> [Problem to solve]: Rewrite every row below with "pic below" replaced by "image below" and everything else unchanged. Leave the pictures out.

[Measuring device readings]

↓↓↓

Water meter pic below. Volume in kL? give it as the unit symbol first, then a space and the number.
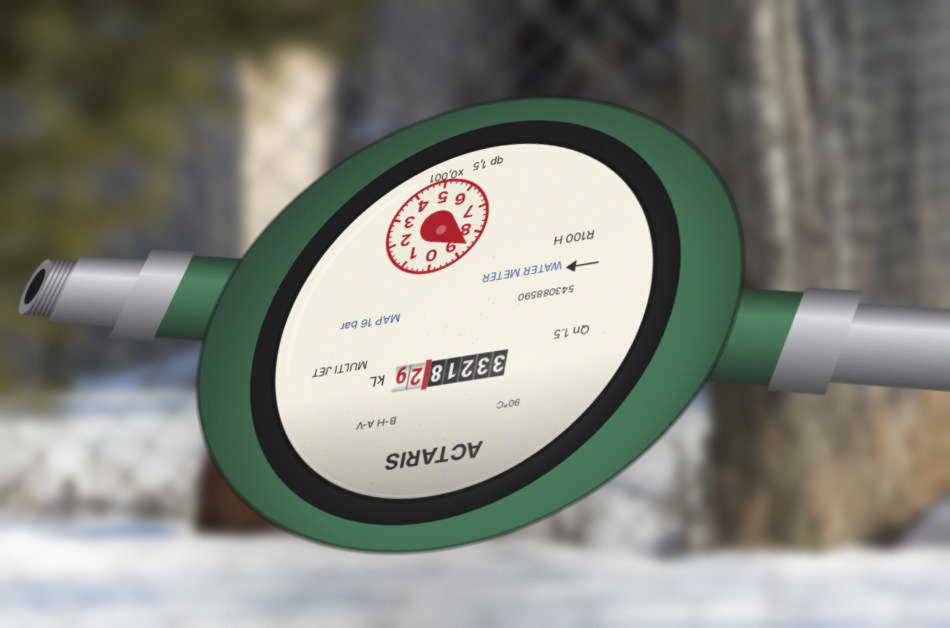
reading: kL 33218.288
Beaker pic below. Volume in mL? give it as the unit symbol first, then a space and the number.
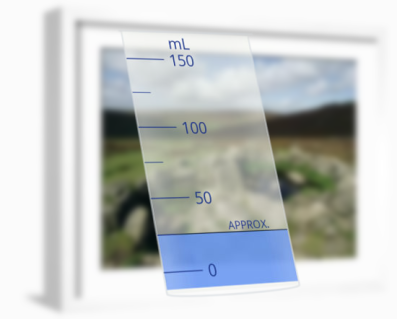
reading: mL 25
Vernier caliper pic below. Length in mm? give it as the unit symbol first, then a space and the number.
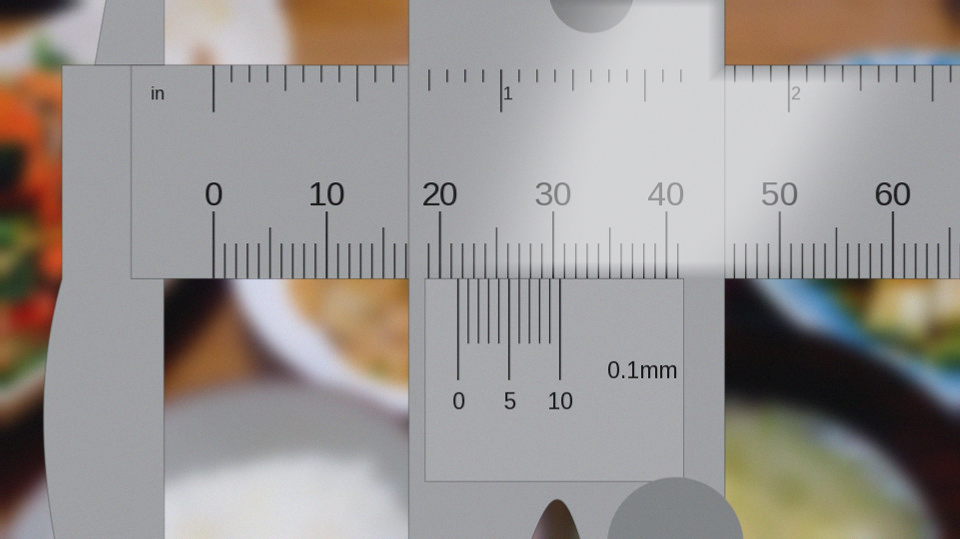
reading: mm 21.6
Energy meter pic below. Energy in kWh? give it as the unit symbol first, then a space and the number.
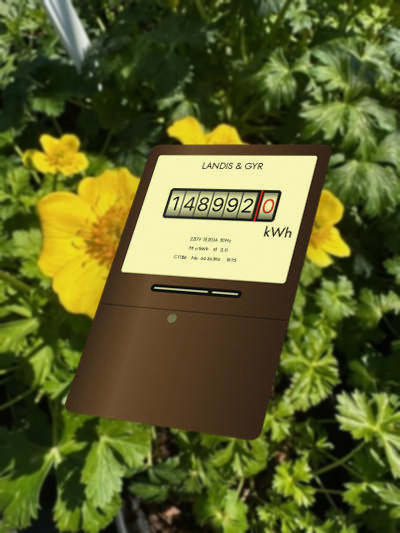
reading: kWh 148992.0
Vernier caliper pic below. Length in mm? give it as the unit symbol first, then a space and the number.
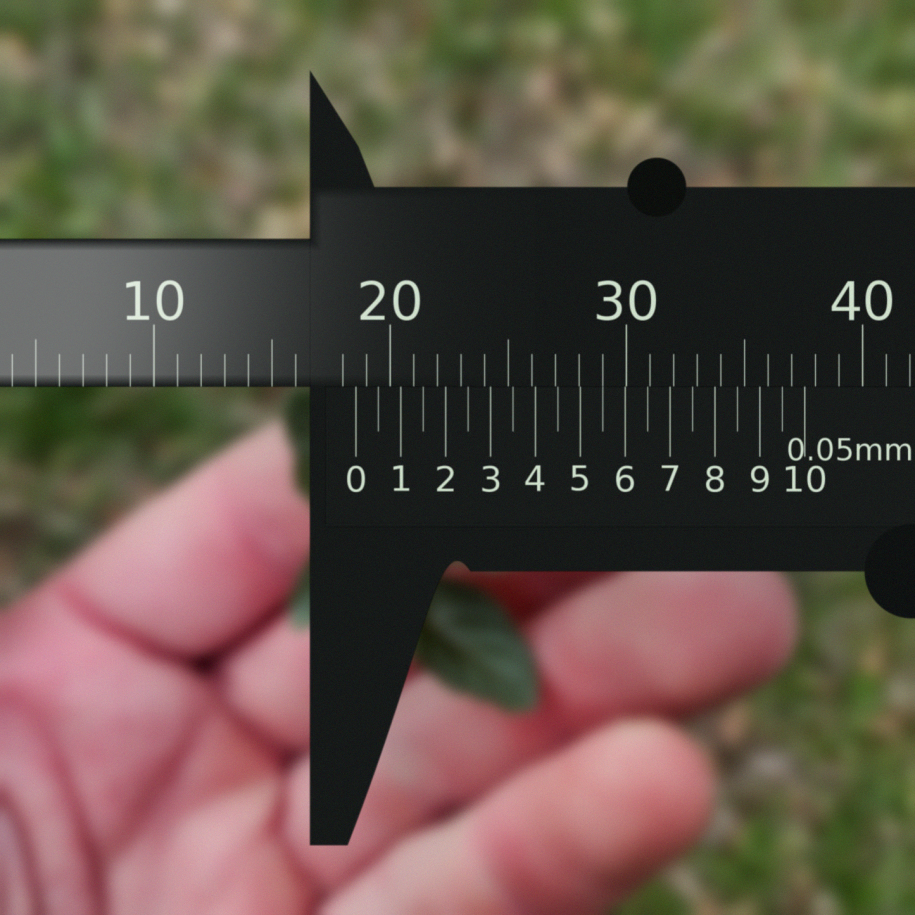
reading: mm 18.55
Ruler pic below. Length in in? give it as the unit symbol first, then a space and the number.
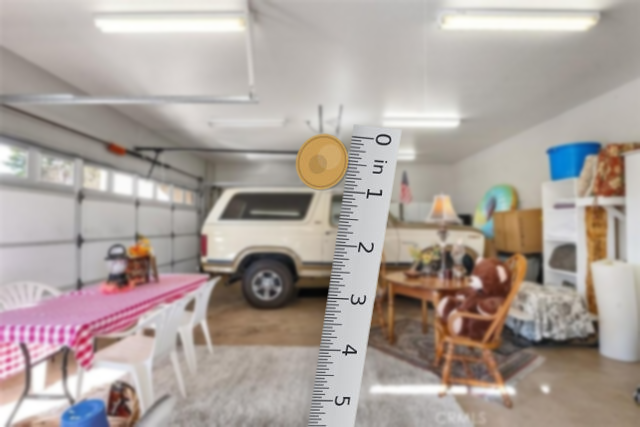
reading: in 1
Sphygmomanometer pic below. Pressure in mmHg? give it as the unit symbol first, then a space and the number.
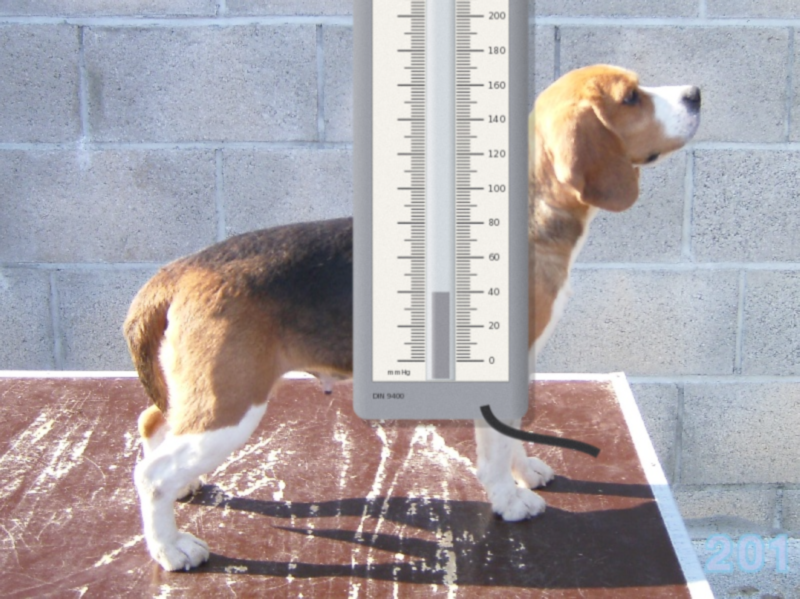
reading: mmHg 40
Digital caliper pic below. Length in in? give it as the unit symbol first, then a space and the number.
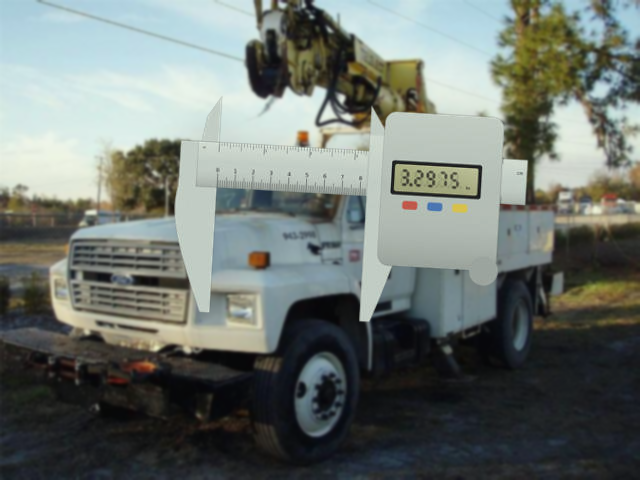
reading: in 3.2975
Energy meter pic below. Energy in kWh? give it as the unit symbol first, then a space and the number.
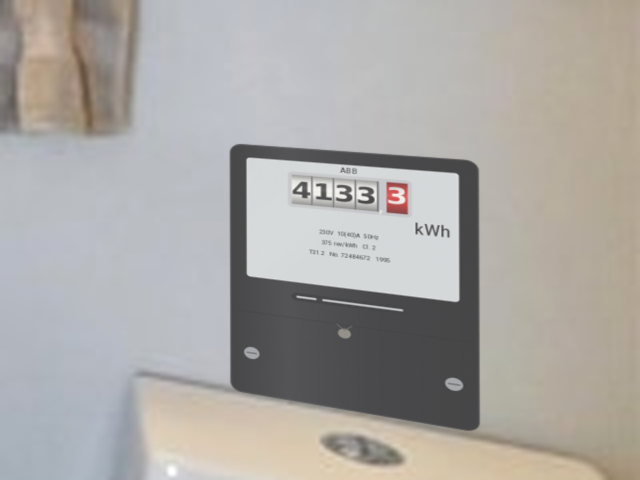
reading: kWh 4133.3
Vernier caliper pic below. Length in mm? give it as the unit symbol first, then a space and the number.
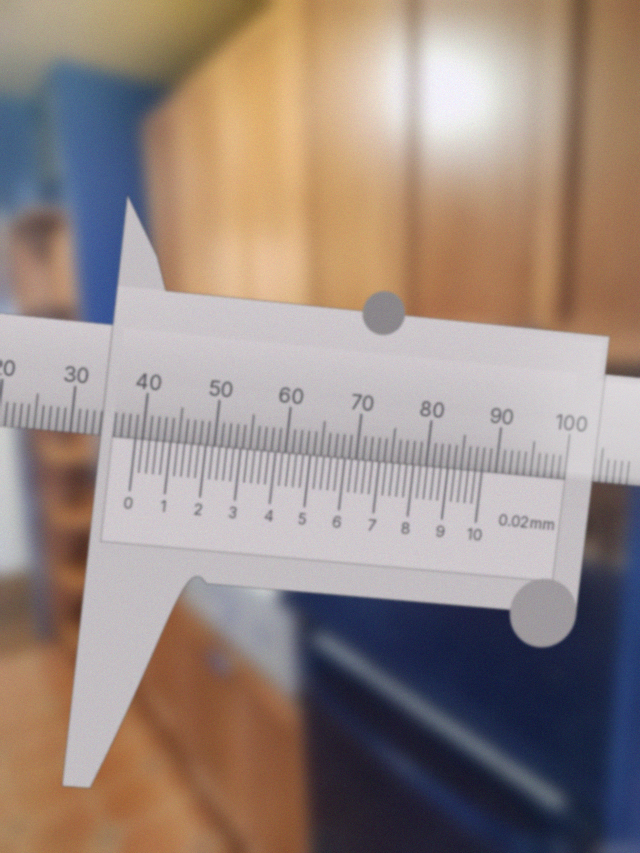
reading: mm 39.0
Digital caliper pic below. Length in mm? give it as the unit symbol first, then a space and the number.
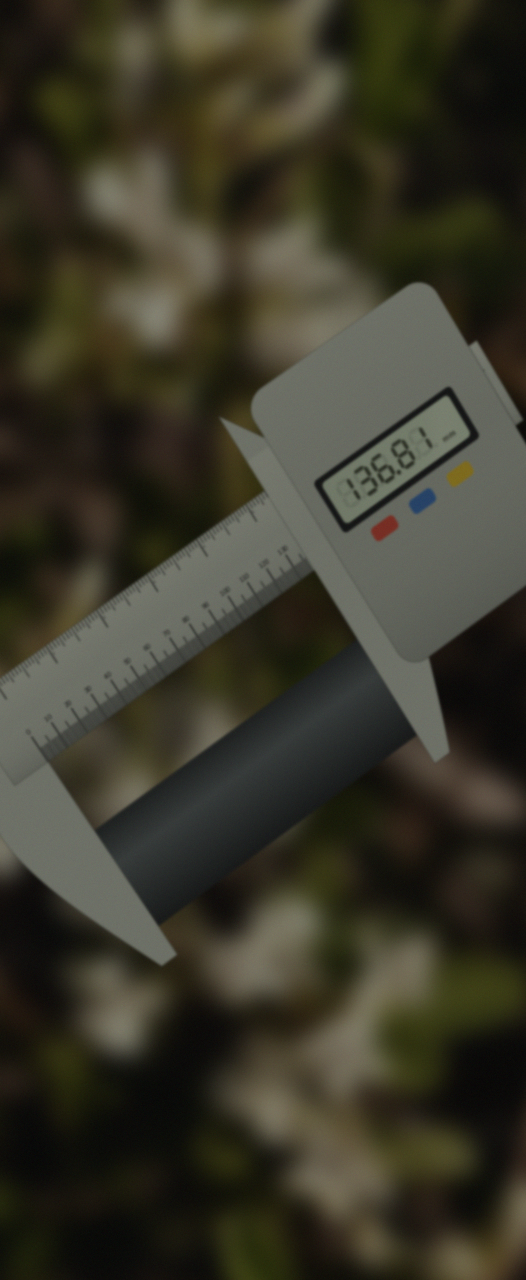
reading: mm 136.81
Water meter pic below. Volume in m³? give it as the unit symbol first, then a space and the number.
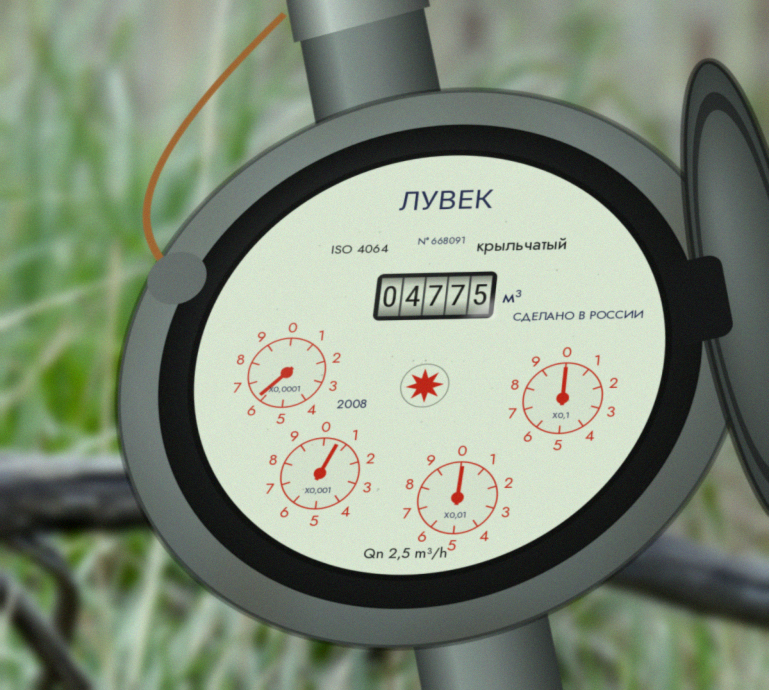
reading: m³ 4775.0006
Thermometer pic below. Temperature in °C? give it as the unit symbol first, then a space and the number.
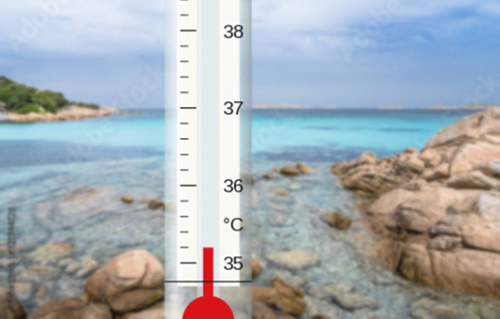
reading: °C 35.2
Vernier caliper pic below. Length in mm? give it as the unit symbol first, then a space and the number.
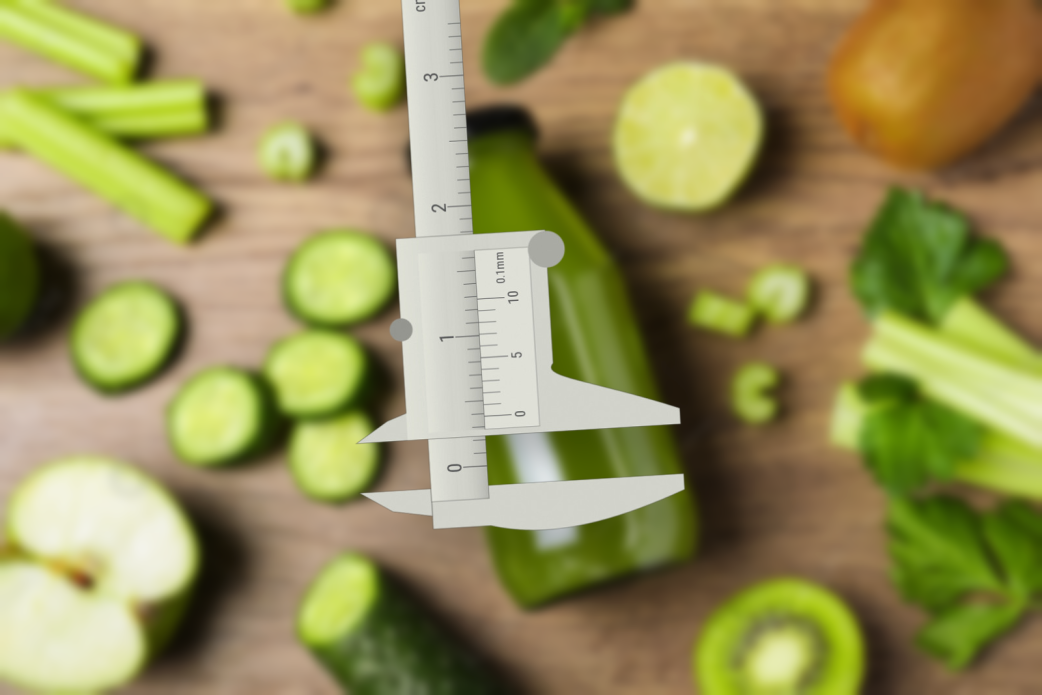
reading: mm 3.8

↑↑↑

> [Result of this task]:
Water meter image below. Volume in kL? give it as the unit symbol first, then a space and the number.
reading: kL 33218.288
Beaker image below. Volume in mL? give it as the unit symbol first, then a space and the number.
reading: mL 25
Vernier caliper image below. Length in mm? give it as the unit symbol first, then a space and the number.
reading: mm 21.6
Energy meter image below. Energy in kWh? give it as the unit symbol first, then a space and the number.
reading: kWh 148992.0
Vernier caliper image below. Length in mm? give it as the unit symbol first, then a space and the number.
reading: mm 18.55
Ruler image below. Length in in? give it as the unit symbol first, then a space and the number.
reading: in 1
Sphygmomanometer image below. Pressure in mmHg? give it as the unit symbol first, then a space and the number.
reading: mmHg 40
Digital caliper image below. Length in in? give it as the unit symbol first, then a space and the number.
reading: in 3.2975
Energy meter image below. Energy in kWh? give it as the unit symbol first, then a space and the number.
reading: kWh 4133.3
Vernier caliper image below. Length in mm? give it as the unit symbol first, then a space and the number.
reading: mm 39.0
Digital caliper image below. Length in mm? give it as the unit symbol first, then a space and the number.
reading: mm 136.81
Water meter image below. Volume in m³? give it as the unit symbol first, then a space and the number.
reading: m³ 4775.0006
Thermometer image below. Temperature in °C? give it as the unit symbol first, then a space and the number.
reading: °C 35.2
Vernier caliper image below. Length in mm? give it as the unit symbol first, then a space and the number.
reading: mm 3.8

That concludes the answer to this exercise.